Variable Quand elle est nécessaire Valeur par défaut ou fonction
CODEX_SECURITY_API_KEY Chaque analyse Protégée, masquée et cachée ; portée limitée à codex-security/openai
CODEX_SECURITY_VERSION Mise à niveau du CLI Épinglée sur 0.1.20 ; testez à nouveau avant toute modification
CODEX_SECURITY_FULL_SCAN_DEFAULT_BRANCH Analyses complètes de la branche par défaut Activation explicite ; désactivée par défaut
CODEX_SECURITY_SCHEDULED_DEEP_SCAN Analyses approfondies planifiées Activation explicite ; désactivée par défaut
CODEX_SECURITY_DEEP_MAX_TIME_HOURS Analyses approfondies planifiées Budget de temps obligatoire supérieur à 0 et inférieur à 8
CODEX_SECURITY_DEEP_MAX_COST Analyses approfondies planifiées Garde-fou obligatoire du coût estimé en USD supérieur à 0
CODEX_SECURITY_ENABLE_REMEDIATION Génération de correctifs Activation protégée ; désactivée par défaut
CODEX_SECURITY_VERIFICATION_COMMAND Génération de correctifs Test de régression protégé
CODEX_SECURITY_SETUP_COMMAND Configuration facultative de la correction Installation protégée des dépendances
CODEX_SECURITY_REMEDIATION_EFFORT Réglage facultatif de la correction high
CODEX_SECURITY_MAX_CHANGED_FILES Limite facultative de taille des correctifs 8 ; plage autorisée de 1 à 20
CODEX_SECURITY_CREATE_MR Création de demandes de fusion à l’état de brouillon Activation protégée ; désactivée par défaut
GITLAB_REMEDIATION_TOKEN Création de demandes de fusion à l’état de brouillon Jeton de projet Developer limité à codex-security/publish
CODEX_SECURITY_GITLAB_INTERNAL_URL Publication auto-hébergée facultative Origine GitLab accessible depuis le runner
CODEX_SECURITY_MR_TEST_COMMAND Publication de demandes de fusion à l’état de brouillon Test de régression obligatoire, non secret et propre au projet
CODEX_SECURITY_MR_SETUP_COMMAND Configuration facultative de la branche de correction Configuration non secrète des dépendances

GitLab fournit les variables CI_*. Le pipeline gère CODEX_SECURITY_BIN, CODEX_SECURITY_EFFORT, CODEX_SECURITY_MODE, CODEX_SECURITY_STATE_DIR et CODEX_SECURITY_TARGET ; ne les configurez pas en tant que variables de projet. Pour les analyses de diff, le CLI déduit l’identité canonique de la cible à partir des révisions de base et de tête normalisées.

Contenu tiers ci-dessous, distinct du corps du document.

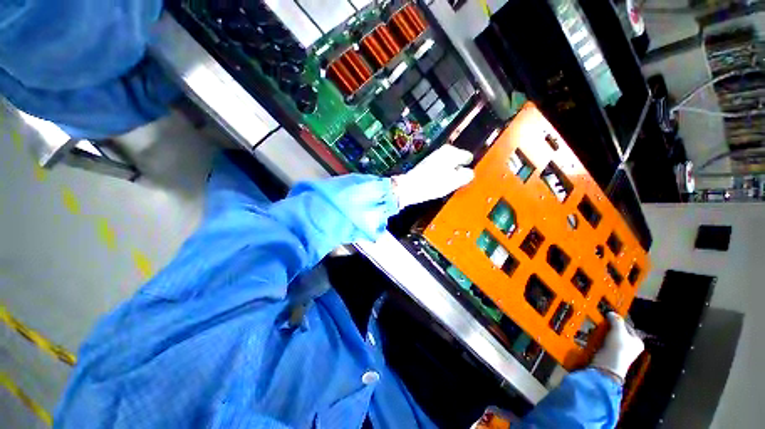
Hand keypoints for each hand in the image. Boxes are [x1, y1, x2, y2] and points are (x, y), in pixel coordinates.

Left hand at [391, 145, 474, 208]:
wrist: (410, 186)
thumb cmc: (434, 183)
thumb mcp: (455, 181)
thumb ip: (466, 175)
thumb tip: (469, 172)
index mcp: (452, 152)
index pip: (468, 157)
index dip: (467, 168)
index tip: (465, 177)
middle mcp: (443, 150)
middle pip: (457, 160)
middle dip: (458, 169)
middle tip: (455, 181)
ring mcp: (434, 156)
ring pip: (448, 164)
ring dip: (449, 172)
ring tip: (446, 183)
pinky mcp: (426, 163)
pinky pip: (440, 167)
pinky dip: (441, 173)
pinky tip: (437, 182)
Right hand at [591, 312, 644, 382]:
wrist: (609, 364)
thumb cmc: (618, 346)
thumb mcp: (618, 330)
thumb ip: (616, 320)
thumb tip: (611, 313)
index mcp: (638, 341)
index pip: (628, 326)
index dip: (618, 320)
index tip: (608, 316)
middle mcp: (631, 347)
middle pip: (619, 332)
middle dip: (609, 326)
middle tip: (601, 322)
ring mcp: (621, 351)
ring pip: (611, 337)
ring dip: (603, 332)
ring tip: (596, 329)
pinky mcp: (611, 354)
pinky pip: (605, 343)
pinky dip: (600, 339)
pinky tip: (595, 336)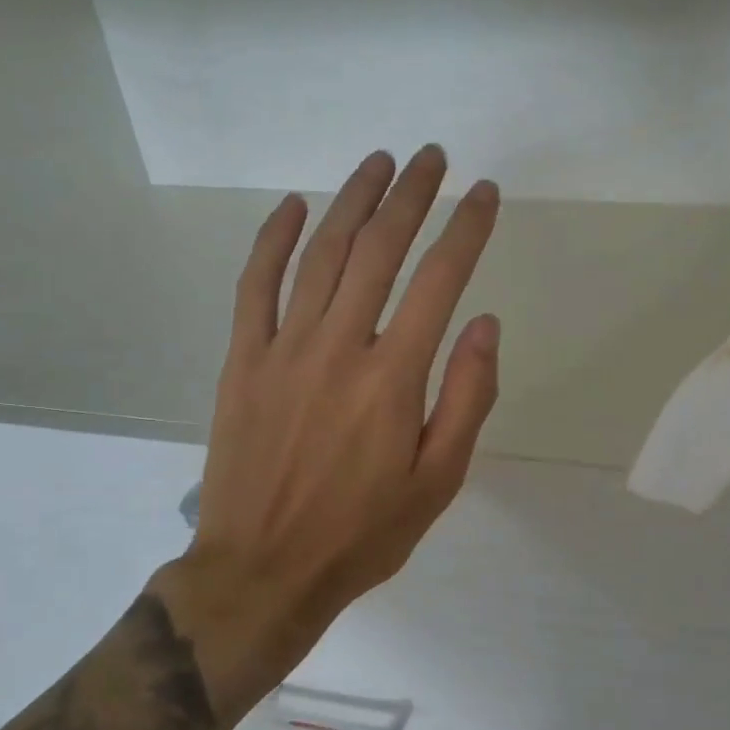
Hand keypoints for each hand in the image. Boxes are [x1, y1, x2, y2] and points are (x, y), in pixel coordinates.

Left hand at [155, 145, 500, 702]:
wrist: (263, 571)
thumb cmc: (363, 533)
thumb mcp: (438, 481)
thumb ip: (466, 398)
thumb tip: (484, 324)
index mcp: (393, 378)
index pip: (439, 281)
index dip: (466, 230)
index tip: (486, 193)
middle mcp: (339, 347)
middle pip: (379, 250)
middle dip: (411, 196)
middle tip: (432, 157)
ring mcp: (283, 349)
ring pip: (321, 255)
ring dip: (353, 201)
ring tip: (379, 162)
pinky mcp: (243, 361)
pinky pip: (255, 285)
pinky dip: (274, 239)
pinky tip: (296, 206)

Ajuster l’application des politiques et les coûts

Utilisez des analyses de diff ciblées pour les retours sur les demandes de fusion, des analyses standard du dépôt pour la branche par défaut et des analyses approfondies planifiées pour une couverture plus large. Les deux profils couvrant l’intégralité du dépôt sont désactivés par défaut. Une analyse approfondie planifiée nécessite également CODEX_SECURITY_DEEP_MAX_TIME_HOURS et CODEX_SECURITY_DEEP_MAX_COST ; maintenez le budget de temps du CLI sous le délai maximal de huit heures de la tâche. Mesurez des exécutions représentatives avant de définir un budget. Considérez --max-cost comme un garde-fou du coût estimé, et non comme un plafond de facturation strict.

Commencez par des analyses produisant uniquement des rapports. Ajoutez --fail-on-severity une fois que votre équipe a examiné des résultats représentatifs, la couverture, le coût et la durée d’exécution. Consultez Exécuter Codex Security en CI pour en savoir plus sur les politiques de gravité et les codes de sortie.

Lorsqu’une tâche échoue :

  • L’absence d’artefacts d’analyse indique un problème de configuration ou de runner.
  • Si les artefacts existent, mais que la couverture est partielle, examinez coverage.json.
  • L’absence de résultats GitLab nécessite de vérifier si la tâche de rapport SARIF a réussi et si GitLab a accepté le rapport.
  • Si la correction est ignorée, vérifiez la branche protégée, la couverture complète, la gravité du résultat, la commande de vérification et les variables d’activation.
  • En cas d’erreur de publication, vérifiez le rôle, les portées et la restriction d’environnement du jeton de projet.

Pour chaque commande, option et artefact, consultez la référence de Codex Security CLI.